About this task: Once you find the line with "[WRONG] Bronchoscopy" in the data that follows, repeat it and every line after it exactly, through the line with "[WRONG] Need for supplemental oxygen".

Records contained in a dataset

=== Begin Enclosure ===

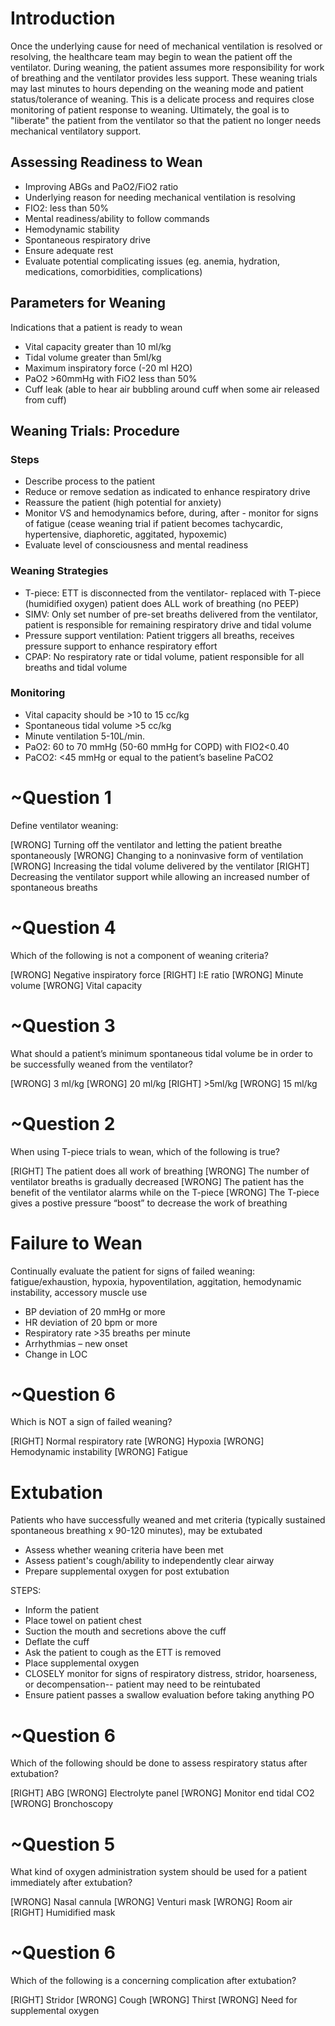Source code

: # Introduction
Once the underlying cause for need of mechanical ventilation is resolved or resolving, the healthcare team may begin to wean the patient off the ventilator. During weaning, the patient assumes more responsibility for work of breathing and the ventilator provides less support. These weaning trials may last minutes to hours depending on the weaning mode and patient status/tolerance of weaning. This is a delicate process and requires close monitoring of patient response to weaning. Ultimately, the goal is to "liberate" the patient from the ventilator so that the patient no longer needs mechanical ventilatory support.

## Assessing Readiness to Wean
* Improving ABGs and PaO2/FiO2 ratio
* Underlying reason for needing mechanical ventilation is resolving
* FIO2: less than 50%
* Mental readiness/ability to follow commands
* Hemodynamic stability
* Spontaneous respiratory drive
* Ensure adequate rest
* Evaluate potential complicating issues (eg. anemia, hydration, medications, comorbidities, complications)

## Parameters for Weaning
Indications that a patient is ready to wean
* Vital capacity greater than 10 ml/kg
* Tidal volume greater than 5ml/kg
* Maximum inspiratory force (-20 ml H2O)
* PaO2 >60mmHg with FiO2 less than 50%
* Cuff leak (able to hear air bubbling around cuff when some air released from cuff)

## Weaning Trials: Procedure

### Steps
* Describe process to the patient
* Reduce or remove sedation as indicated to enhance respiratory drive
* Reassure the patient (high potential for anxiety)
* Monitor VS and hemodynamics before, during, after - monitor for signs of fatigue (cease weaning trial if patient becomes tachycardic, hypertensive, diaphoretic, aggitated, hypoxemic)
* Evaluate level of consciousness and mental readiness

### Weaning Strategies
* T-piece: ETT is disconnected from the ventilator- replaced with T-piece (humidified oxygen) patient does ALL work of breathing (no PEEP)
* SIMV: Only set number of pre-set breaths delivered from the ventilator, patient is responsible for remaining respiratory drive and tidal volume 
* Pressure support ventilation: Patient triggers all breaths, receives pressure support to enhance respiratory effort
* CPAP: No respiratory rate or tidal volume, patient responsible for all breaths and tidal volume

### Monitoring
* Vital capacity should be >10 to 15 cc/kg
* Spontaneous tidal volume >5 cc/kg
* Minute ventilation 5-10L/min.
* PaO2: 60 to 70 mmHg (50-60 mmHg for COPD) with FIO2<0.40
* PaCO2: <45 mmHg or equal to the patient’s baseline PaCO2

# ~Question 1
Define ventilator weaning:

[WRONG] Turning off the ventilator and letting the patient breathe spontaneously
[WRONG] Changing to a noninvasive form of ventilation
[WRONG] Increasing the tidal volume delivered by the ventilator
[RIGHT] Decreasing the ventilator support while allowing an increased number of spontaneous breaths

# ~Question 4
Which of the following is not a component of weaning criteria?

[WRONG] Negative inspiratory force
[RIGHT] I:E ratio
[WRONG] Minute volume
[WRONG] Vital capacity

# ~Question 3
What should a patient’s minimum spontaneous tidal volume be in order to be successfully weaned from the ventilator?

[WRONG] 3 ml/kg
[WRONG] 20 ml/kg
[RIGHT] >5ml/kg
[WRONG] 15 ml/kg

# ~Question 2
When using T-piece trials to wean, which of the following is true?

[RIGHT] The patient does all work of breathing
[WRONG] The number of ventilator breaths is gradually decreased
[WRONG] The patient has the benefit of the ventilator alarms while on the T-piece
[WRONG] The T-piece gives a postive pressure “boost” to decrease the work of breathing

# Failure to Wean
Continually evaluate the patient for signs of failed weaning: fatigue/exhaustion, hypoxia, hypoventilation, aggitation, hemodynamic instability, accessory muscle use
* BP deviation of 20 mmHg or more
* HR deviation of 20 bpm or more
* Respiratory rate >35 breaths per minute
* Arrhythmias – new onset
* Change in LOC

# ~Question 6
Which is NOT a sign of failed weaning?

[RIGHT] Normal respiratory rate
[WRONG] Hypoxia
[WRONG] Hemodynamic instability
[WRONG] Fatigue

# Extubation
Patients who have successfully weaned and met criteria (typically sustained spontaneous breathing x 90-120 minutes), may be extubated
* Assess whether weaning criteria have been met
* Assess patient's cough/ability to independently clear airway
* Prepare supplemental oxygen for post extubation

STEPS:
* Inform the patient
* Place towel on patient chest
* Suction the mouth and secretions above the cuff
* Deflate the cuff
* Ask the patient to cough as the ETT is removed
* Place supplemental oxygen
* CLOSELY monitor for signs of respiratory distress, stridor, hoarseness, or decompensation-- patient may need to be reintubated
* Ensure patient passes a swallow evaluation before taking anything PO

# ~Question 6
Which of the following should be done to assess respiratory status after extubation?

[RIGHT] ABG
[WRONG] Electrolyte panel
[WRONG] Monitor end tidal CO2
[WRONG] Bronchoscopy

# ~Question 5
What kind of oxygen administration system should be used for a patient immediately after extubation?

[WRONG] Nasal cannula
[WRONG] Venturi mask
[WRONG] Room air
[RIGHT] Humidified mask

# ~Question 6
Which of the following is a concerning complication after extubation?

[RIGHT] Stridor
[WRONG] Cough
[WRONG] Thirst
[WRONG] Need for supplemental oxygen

=== End Enclosure ===
=== Begin Enclosure ===

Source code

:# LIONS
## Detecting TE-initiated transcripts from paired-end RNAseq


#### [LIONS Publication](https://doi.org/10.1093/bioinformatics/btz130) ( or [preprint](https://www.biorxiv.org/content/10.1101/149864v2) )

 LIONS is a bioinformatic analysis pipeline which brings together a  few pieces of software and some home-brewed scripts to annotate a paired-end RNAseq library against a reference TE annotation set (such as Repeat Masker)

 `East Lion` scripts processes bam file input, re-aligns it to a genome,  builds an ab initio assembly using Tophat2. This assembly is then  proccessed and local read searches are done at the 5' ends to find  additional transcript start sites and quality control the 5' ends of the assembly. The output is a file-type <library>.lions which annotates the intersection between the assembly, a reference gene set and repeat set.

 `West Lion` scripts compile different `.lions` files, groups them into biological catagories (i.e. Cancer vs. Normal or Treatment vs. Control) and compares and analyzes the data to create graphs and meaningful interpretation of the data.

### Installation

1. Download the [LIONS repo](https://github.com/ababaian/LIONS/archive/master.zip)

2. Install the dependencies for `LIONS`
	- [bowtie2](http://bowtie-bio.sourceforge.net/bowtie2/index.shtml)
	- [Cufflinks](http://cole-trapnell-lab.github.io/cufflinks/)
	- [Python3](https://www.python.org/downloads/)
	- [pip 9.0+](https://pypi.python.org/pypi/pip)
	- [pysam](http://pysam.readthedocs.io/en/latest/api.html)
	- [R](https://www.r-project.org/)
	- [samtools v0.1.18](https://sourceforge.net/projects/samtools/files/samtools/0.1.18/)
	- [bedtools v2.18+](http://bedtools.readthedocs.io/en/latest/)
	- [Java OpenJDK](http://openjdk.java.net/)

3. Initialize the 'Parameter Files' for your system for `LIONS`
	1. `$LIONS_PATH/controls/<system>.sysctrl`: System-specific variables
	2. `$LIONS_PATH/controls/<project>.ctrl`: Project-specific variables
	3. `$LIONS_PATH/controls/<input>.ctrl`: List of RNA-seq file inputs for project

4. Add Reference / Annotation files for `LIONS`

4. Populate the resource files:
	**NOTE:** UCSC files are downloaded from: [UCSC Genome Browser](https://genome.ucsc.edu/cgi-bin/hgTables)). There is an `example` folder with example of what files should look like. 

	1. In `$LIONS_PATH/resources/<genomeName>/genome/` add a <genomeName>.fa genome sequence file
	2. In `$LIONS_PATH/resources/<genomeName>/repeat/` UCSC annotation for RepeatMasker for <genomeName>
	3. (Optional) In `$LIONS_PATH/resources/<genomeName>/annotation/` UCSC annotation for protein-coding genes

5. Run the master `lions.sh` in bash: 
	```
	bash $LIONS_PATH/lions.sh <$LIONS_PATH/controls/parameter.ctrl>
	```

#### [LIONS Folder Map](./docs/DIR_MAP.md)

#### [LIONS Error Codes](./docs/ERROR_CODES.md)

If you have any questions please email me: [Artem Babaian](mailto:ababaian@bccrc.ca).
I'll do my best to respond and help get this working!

=== End Enclosure ===

Answer box:
[WRONG] Bronchoscopy

# ~Question 5
What kind of oxygen administration system should be used for a patient immediately after extubation?

[WRONG] Nasal cannula
[WRONG] Venturi mask
[WRONG] Room air
[RIGHT] Humidified mask

# ~Question 6
Which of the following is a concerning complication after extubation?

[RIGHT] Stridor
[WRONG] Cough
[WRONG] Thirst
[WRONG] Need for supplemental oxygen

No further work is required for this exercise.